Pergunta: Que tipo de condições possibilitam que uma pegada impressa em lodo ou lama se mantenha preservada 100 milhões de anos?
Essas pegadas depois de fossilizadas por novas camadas de sedimentos (ainda não seriam rochas) ficariam preservadas. Muito provavelmente depois disso estiveram enterradas por centenas de metros de novos sedimentos que se foram depositando por cima na medida em que o oceano Atlântico foi abrindo e se tornando mais profundo. Quando o oceano recuou a erosão actuou e trouxe novamente esse registo para a superfície. É assim um acaso feliz ter havido a possibilidade de essas pegadas terem voltado à superfície e estarem hoje visíveis.
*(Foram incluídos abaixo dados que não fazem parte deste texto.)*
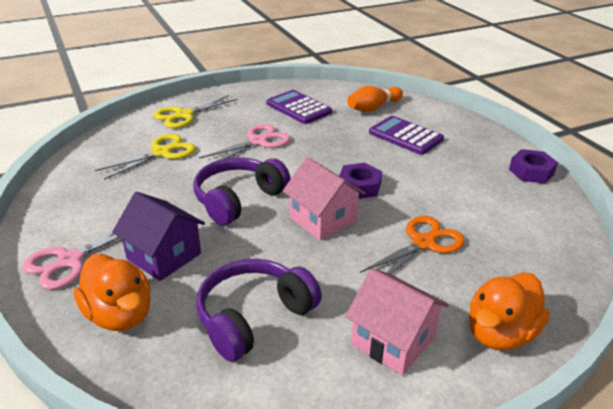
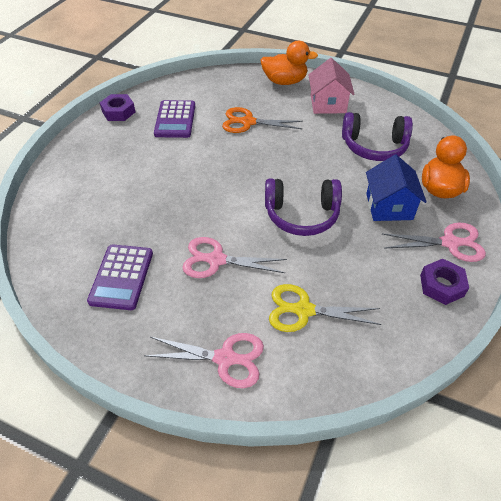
camera: 130 degrees left, 15 degrees up
purple house [112,192,205,281] -> blue house [366,155,427,221]
yellow scissors [153,95,238,128] -> pink scissors [144,333,264,388]
pink house [283,157,366,240] -> none
purple nut [339,163,382,199] -> purple nut moved to [420,259,469,305]
orange bowling pin [347,86,403,112] -> none
purple calculator [369,116,444,155] -> purple calculator moved to [154,100,195,138]

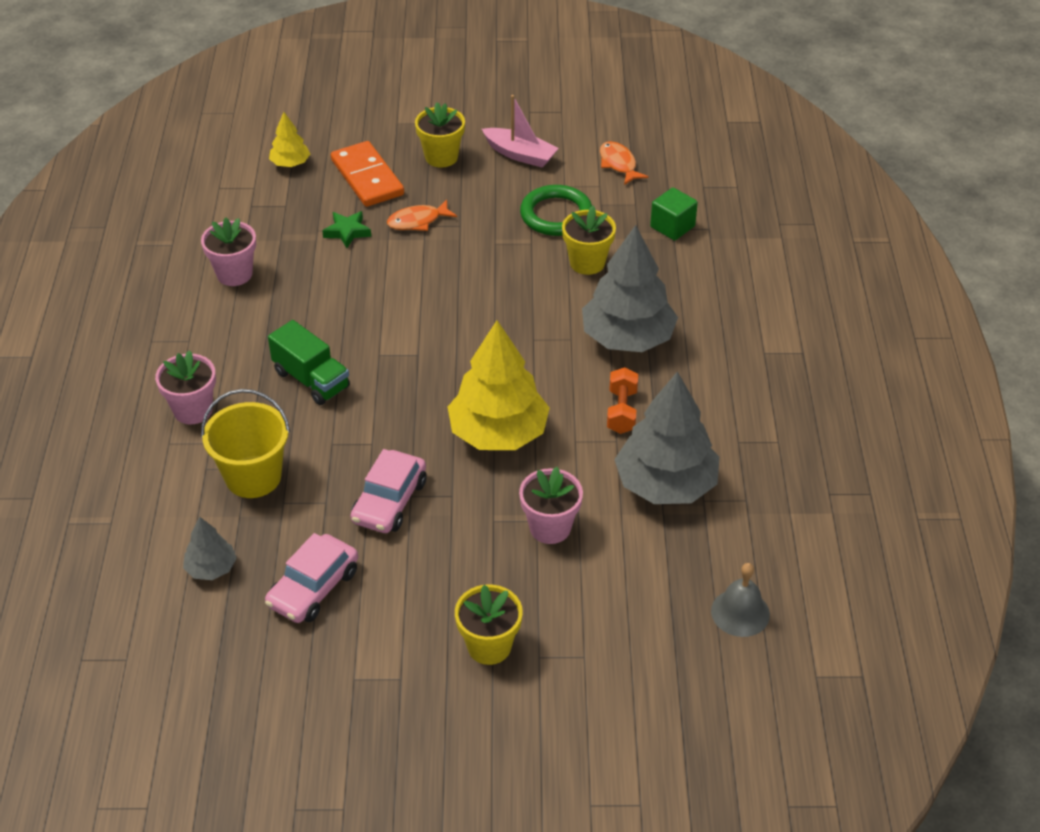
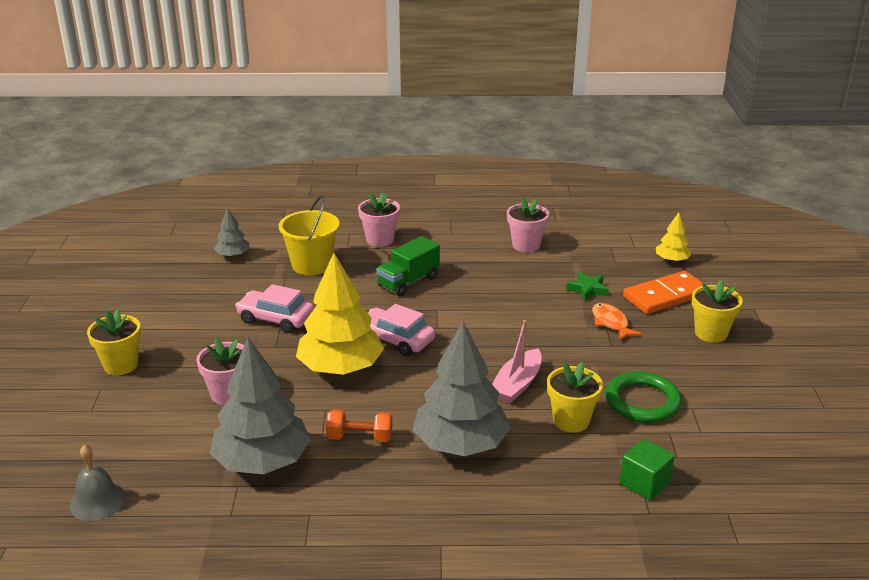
camera: 90 degrees right, 15 degrees down
pink car [265,533,358,623] -> pink car moved to [368,304,435,356]
pink boat [482,95,559,168] -> pink boat moved to [492,320,542,404]
orange fish [600,141,649,185] -> none

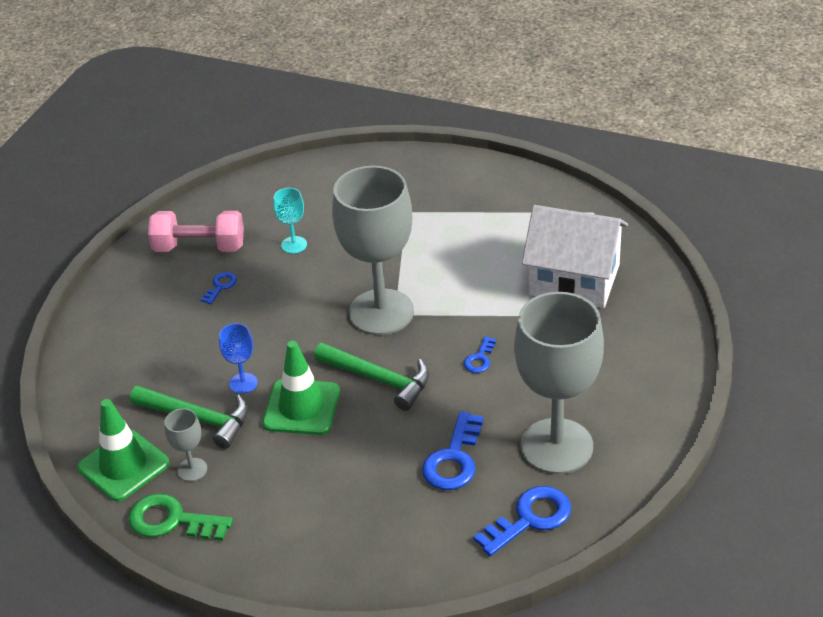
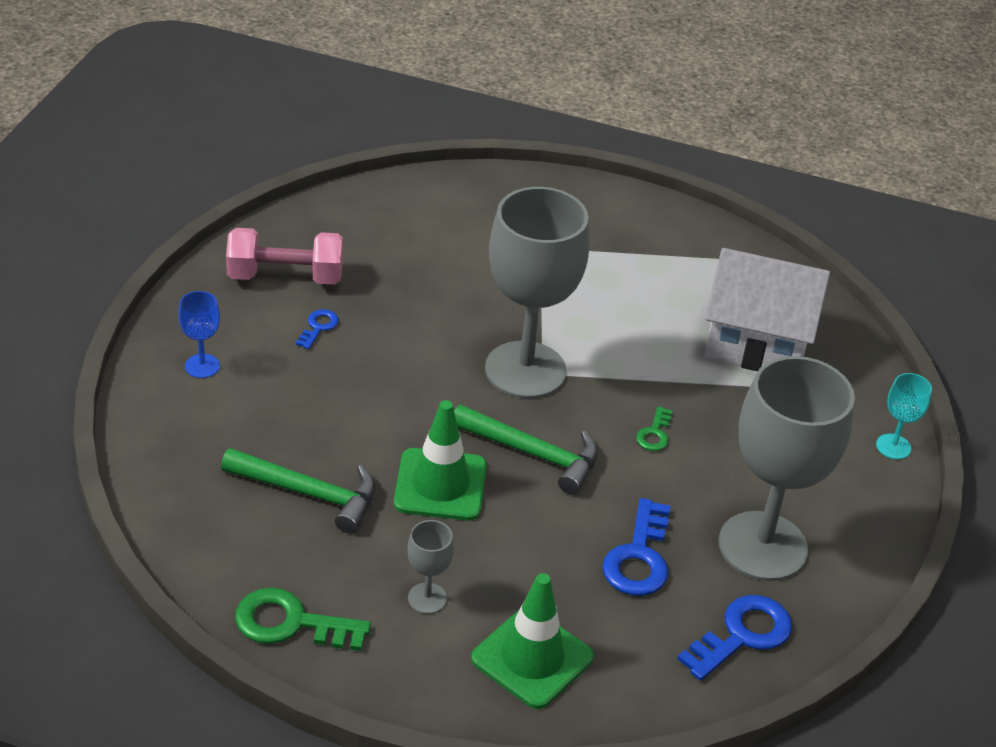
camera: 10 degrees left, 0 degrees up
green traffic cone [77,399,169,501] -> green traffic cone moved to [471,573,594,709]
grey goblet [164,408,207,481] -> grey goblet moved to [407,520,454,614]
blue goblet [219,323,258,394] -> blue goblet moved to [178,291,220,378]
turquoise goblet [273,188,307,254] -> turquoise goblet moved to [876,373,932,459]
blue key [464,336,496,373] -> green key [636,406,673,451]

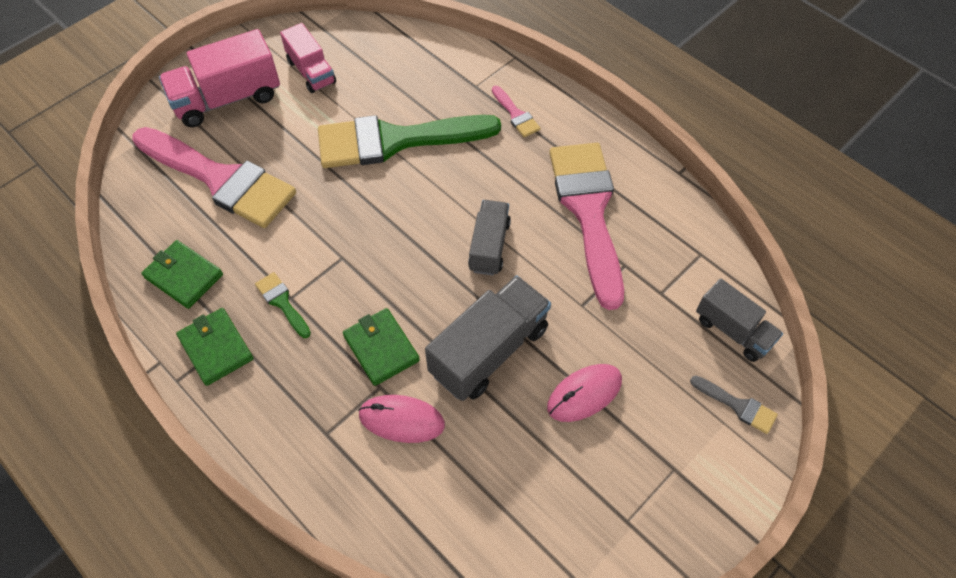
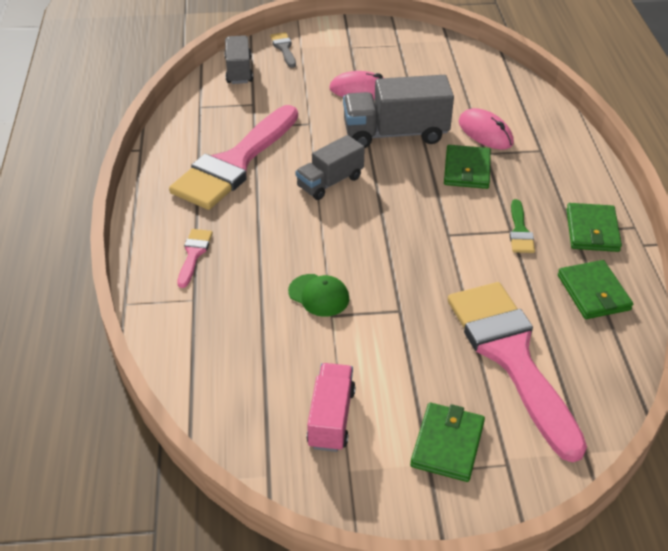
camera: 140 degrees left, 15 degrees down
pink truck [159,29,280,127] -> green wallet [410,403,485,482]
green brush [318,115,501,168] -> green cap [288,274,349,317]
Pergunta: Será possível que estes vestígios se mantenham mais 100 milhões de anos?
Resposta: É muito pouco provável. Cem milhões de anos é um espaço de tempo que ultrapassa a compreensão humana. A erosão em um ou dois milhões de anos ou até bastante menos fará com estas pegadas e as rochas onde elas se encontram se transformem em minúsculos grãos de areia e sejam levados pelo mar. Outras pegadas que estão enterradas nas camadas de rocha por baixo destas aparecerão e também elas serão erodidas… Em conclusão mais ou menos moral, cabe-nos apreciar o que a natureza nos mostra de momento e aprender a ler o que as rochas nos contam da história e do nosso passado.
São pequenas covas insuspeitas de terem assim tanto valor em termos de História Natural. Ir até à praia da Parede para as admirar é uma espécie de tributo à Natureza. E deixem que o tempo faça o que entender com esses vestígios de tempos longínquos. Afinal, são apenas pegadas na praia.